Multispectral Image, A Survival Kit For New Farming
The new farmers should utilize multispectral Image from satellite and drone, and Big Data to processing the condition of soil and weather in advance for precision farming.
Ammarin Daranpob, space technology expert as a consultant of AgriTech Global Services Co., Ltd. said digital transformation has restrictedly progressed as majority of Thai farmers did not work on smart farm platform, but they still function a traditional way. The farmers should utilize technology for products improvement and efficiency.
New farming technology such as the multispectral image functions as an “X-ray” recording the change of crops through a use of artificial intelligence (AI) surveying for any malfunction, while drone with multispectral image runs as a computerized tomography scan or CT Scan diagnoses the plant diseases. Drone is more advantage because it can access to the areas that cannot be done by human and the data collected by hyperspectral images is useful for the yield improvement and for the efficiency of farms.

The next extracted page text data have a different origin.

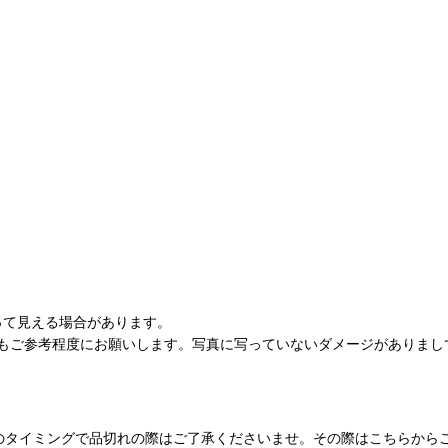
って見える場合があります。
もご参考程度にお願いします。写真に写っていないダメージがありまし
のタイミングで品切れの際はご了承くださいませ。その際はこちらから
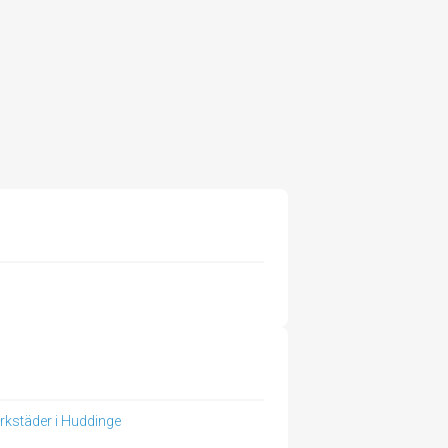
erkstäder i Huddinge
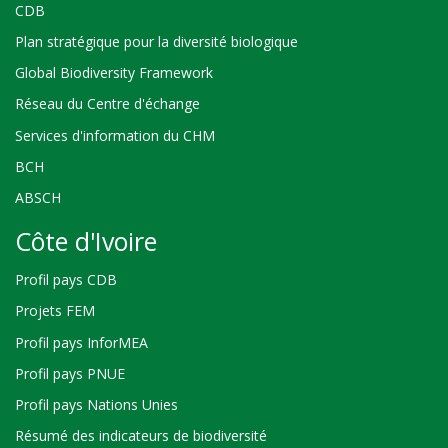
CDB
Plan stratégique pour la diversité biologique
Global Biodiversity Framework
Réseau du Centre d'échange
Services d'information du CHM
BCH
ABSCH
Côte d'Ivoire
Profil pays CDB
Projets FEM
Profil pays InforMEA
Profil pays PNUE
Profil pays Nations Unies
Résumé des indicateurs de biodiversité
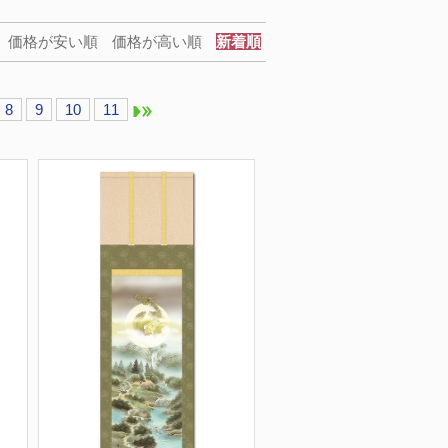
価格が安い順
価格が高い順
新着順
8
9
10
11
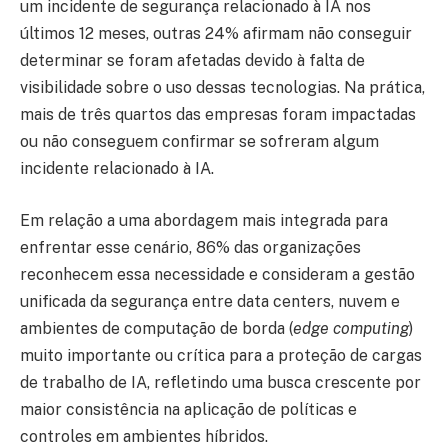
um incidente de segurança relacionado à IA nos
últimos 12 meses, outras 24% afirmam não conseguir
determinar se foram afetadas devido à falta de
visibilidade sobre o uso dessas tecnologias. Na prática,
mais de três quartos das empresas foram impactadas
ou não conseguem confirmar se sofreram algum
incidente relacionado à IA.
Em relação a uma abordagem mais integrada para
enfrentar esse cenário, 86% das organizações
reconhecem essa necessidade e consideram a gestão
unificada da segurança entre data centers, nuvem e
ambientes de computação de borda (
edge computing
)
muito importante ou crítica para a proteção de cargas
de trabalho de IA, refletindo uma busca crescente por
maior consistência na aplicação de políticas e
controles em ambientes híbridos.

It should have collaboration among the private, public and agricultural sectors creating a platform by making use of satellite and drone technology. The collaboration can be formed in a “social enterprise” model because technology cost is cheaper than the past, modern and it saves production cost, while users can forecast and monitor the plants in real-time.
“Farmers cannot take care every single plant due to the large-scale agricultural plots, and thus technology is the answer. The plants at early stage of sickness is invisible to naked eyes, but multispectral image technology can detect these unusual matters, so we should promote the use of these innovations to the farmers,” he said.
Moreover, the hyperspectral images technology can save cost of travelling across the province as it can shoot 12 photo a day. In the past, it took 14-21 days as it must wait for the satellite is round the globe. With the multispectral image technology, there will be 4,380 images of changing agricultural crops a year, or 12 images a day. These images are the primary data for running big data analytics where users can view the crop growth, weather condition, geography condition, humidity, landscape, and they can run a yield comparison at the plot scale, across the provinces and across the countries.
“Consistent data feed is the most important factor of big data in the agriculture sector so that the AI can efficiently and precisely analyze any changes caused by database.”
The loan of 400 billion baht to revitalize businesses and society affected by the coronavirus disease should be also spent for the Thai agriculture by promoting the farmers to be able to access satellite and drone technology and innovation because these are the future of the new farming,” said Ammarin.